After a while I decided to return to the camp site and make some lunch. This time as I got out of the canoe to pull it back over the dam, my adventurous foot went partly through the bottom of the canoe itself. I got back to the site in a wet, leaking canoe and used duct tape to seal the crack that I had made and cleaned up the blood and mud.

Later on during my trip I was butter-fingered and dropped my paddle into the lake during a semi-heroic trip through stiff winds. I used my hands and arms to propel the canoe over to the shore towards the paddle and fetched it.

Both times I was lucky - I had been a couple of miles away from my camp - and downstream. It would have been a long, hard slog through the bush to get back. If this had happened to me now (fifteen years later) even in a more isolated spot, and had the broken canoe been more badly holed, and had the paddle become lost to the currents I would now know better what to do from the shore. I would repair the canoe with a thick glue made of melted pine resin and powdered charcoal, and employ thick birch bark as a band aid over the surface of the canoe. And I could carve a paddle from a split dead-standing cedar log.
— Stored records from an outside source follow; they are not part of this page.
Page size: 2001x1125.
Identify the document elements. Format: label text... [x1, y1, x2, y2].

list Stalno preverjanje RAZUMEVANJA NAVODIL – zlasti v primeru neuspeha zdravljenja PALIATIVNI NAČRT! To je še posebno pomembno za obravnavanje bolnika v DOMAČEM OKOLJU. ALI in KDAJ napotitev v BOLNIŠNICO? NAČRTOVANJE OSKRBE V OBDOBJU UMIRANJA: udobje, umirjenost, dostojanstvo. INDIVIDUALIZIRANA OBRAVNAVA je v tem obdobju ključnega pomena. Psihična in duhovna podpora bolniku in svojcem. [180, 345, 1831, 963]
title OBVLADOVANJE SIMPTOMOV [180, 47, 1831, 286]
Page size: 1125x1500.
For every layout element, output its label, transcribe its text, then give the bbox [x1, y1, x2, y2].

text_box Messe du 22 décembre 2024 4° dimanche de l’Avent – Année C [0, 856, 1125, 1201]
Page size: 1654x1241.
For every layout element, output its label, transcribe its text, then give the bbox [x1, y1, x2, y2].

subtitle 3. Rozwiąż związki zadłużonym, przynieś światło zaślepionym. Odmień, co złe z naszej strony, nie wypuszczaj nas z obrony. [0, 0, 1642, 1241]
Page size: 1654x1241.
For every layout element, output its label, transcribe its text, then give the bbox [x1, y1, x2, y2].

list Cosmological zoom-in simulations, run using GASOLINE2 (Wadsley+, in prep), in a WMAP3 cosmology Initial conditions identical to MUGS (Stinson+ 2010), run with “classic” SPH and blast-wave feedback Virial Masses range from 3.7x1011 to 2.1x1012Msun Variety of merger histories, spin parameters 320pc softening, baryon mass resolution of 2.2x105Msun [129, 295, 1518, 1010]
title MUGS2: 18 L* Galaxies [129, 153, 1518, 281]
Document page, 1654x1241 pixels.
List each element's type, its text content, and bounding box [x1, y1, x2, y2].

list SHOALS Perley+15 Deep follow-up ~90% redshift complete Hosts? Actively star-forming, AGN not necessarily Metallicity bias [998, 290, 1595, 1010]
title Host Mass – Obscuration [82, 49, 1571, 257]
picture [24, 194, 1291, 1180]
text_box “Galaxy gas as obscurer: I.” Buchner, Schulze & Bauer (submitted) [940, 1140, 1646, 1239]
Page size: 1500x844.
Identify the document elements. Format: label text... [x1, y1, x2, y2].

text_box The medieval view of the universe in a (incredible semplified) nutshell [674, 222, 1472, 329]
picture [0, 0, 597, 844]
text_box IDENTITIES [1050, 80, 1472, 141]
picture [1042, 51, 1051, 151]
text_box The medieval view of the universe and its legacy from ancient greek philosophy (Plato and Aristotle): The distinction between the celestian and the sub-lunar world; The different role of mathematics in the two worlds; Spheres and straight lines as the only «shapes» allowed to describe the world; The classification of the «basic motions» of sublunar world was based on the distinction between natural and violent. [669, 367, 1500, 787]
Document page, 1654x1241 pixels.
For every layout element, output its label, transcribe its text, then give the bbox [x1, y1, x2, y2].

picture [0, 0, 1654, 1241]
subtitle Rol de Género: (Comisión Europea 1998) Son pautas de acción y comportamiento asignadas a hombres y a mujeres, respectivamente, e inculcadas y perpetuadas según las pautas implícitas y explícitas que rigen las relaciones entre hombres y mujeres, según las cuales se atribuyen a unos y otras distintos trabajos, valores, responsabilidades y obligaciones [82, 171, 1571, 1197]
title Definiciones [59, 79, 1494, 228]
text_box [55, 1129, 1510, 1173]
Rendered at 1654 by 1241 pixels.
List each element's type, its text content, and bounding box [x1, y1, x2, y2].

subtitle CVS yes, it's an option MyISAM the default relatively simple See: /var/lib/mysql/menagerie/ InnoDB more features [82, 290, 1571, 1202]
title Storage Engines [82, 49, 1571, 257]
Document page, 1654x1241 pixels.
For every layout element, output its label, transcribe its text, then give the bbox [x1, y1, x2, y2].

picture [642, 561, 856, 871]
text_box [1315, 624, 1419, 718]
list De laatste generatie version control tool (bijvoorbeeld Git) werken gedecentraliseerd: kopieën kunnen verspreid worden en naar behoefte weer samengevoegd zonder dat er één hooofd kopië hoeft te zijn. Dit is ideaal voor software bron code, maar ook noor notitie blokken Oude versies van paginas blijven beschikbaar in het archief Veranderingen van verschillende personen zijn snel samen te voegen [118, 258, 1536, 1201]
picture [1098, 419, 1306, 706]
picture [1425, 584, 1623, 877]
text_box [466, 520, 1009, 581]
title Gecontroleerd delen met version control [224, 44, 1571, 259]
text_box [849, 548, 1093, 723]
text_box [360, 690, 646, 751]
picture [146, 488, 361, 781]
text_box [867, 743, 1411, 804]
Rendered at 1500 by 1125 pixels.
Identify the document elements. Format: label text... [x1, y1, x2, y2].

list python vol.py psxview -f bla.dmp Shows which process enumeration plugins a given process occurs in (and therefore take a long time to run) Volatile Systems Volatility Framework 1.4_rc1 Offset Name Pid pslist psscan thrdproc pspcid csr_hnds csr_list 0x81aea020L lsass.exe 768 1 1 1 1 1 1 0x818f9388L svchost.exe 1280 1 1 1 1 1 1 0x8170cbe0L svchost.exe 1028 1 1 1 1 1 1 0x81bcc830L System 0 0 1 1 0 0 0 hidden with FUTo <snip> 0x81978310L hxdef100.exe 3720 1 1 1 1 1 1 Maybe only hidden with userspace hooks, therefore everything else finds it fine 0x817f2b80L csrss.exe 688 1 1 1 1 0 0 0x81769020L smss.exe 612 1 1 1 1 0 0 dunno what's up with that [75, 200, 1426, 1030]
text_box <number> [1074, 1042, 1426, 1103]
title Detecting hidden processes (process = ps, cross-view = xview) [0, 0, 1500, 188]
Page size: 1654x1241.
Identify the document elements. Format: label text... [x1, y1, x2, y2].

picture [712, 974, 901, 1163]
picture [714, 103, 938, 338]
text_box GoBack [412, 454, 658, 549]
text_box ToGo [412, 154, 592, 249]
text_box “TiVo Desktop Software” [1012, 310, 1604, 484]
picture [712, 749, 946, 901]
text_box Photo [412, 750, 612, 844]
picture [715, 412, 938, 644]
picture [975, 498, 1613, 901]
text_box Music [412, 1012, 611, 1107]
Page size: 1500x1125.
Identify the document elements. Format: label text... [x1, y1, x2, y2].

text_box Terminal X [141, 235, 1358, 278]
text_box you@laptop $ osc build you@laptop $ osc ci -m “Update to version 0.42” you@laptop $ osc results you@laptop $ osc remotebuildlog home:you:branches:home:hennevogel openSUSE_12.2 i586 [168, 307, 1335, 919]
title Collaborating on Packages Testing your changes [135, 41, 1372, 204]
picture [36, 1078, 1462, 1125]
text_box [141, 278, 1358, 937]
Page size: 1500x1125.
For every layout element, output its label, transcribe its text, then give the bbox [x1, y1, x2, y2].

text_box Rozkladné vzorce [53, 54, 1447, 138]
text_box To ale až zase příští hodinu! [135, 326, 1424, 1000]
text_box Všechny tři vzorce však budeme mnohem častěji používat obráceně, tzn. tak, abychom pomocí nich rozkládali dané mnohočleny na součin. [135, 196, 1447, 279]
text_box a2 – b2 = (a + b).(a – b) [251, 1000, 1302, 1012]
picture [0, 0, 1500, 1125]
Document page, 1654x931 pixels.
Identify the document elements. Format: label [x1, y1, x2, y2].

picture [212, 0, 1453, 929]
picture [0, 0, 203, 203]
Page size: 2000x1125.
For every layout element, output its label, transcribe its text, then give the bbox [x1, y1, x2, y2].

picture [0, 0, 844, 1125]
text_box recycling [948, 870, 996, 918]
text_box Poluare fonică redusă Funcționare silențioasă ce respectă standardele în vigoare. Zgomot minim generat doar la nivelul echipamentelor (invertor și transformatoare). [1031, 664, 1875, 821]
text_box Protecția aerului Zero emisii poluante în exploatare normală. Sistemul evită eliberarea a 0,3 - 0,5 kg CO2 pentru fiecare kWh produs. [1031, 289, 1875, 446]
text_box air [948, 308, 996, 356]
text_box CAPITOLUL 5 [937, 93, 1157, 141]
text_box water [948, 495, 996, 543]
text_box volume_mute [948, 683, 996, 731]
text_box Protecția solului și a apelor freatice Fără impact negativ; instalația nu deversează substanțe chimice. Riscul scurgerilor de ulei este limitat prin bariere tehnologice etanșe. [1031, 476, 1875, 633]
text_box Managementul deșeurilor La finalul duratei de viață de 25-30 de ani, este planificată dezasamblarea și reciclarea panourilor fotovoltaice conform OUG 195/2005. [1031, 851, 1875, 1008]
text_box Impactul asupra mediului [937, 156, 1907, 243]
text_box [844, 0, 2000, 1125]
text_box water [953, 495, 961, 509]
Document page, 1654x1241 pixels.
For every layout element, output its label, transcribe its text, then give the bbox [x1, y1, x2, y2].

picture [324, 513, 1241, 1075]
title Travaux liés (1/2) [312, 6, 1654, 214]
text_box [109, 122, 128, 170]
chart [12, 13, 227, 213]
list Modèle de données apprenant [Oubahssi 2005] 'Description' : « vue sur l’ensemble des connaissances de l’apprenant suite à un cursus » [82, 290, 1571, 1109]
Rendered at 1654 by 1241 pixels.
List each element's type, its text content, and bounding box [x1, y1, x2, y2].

Repair is as vital a role during camping as is enjoying the trip. And there's nothing really wrong when stuff breaks. Stuff breaks, you fix it. And that's part of your job.

I find that in my day job as a project manager, my role is to both guide projects through to completion, and to troubleshoot and repair poorly assembled projects or projects that have - through no fault of their own - been damaged. I suppose that's my job and that's your job - no matter what you're doing.

In case of emergency, you need to locate the pine, cedar, and birch trees.